I often think of one of our last conversations before you were very ill. You were so excited about the potential of print-on-demand. You explained how it could change publishing for the better, for you and for the world. I was not exactly surprised, since you had never been far from the written word in almost all of your ventures. But still, your ability to see what was good about new technology without compromising your ability to see what was wrong with the technologies of the modern world was always a delight. Now, I wonder what you would say to AI, or to space tourism, or – on the other side – the enthusiasm for the Latin Mass. I would not presume to guess. You were always surprising me.

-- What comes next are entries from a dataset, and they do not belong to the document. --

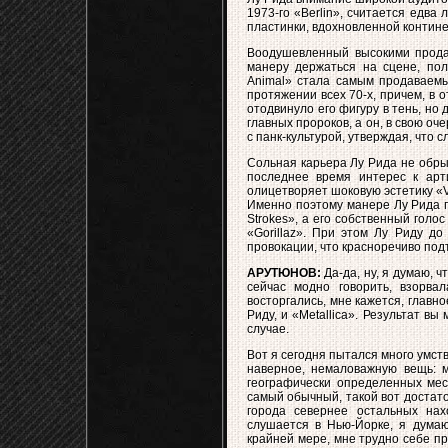
1973-го «Berlin», считается едва
пластинки, вдохновленной контине
Воодушевленный высокими прода
манеру держаться на сцене, полю
Animal» стала самым продаваемы
протяжении всех 70-х, причем, в о
отодвинуло его фигуру в тень, но
главных пророков, а он, в свою оч
с панк-культурой, утверждая, что 
Сольная карьера Лу Рида не обрыв
последнее время интерес к арти
олицетворяет шоковую эстетику «Ve
Именно поэтому манере Лу Рида п
Strokes», а его собственный голос
«Gorillaz». При этом Лу Риду до
провокации, что красноречиво под
АРУТЮНОВ:
Да-да, ну, я думаю, ч
сейчас модно говорить, взорва
восторгались, мне кажется, главно
Риду, и «Metallica». Результат вы
случае.
Вот я сегодня пытался много умств
наверное, немаловажную вещь: м
географически определенных мест
самый обычный, такой вот достато
города севернее остальных нах
слушается в Нью-Йорке, я думаю
крайней мере, мне трудно себе пр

One thing that I have learned over the last decade – but this was not a surprise – I would never see the likes of you again. No one can come close to combining your spirit of Christian curiosity, your breadth of knowledge, your mystical awareness of the world, your unfailing love as husband, father, brother, and friend, and your gentle support of any promising stranger who came to see you. I was, of course, one of those, years ago!
Edward Hadas
Dear Strat,
I know in faith that you are alive with God, that your communion with us, with the whole “Church militant,” continues unbroken. I believe in the communion of saints!
I still mourn, though. Nor am I alone in my grief, as you well know. Time may dull the pain, but it can’t heal the wound. Nor should it.
On that first July 17th, I knew—or felt—that God had been present.
And so I understood that your passing, though incomprehensible, was anything but
trivial. It was a theological mystery, and its significance transcended the universe.
Your absence among us is the shadow-outline of your presence with God.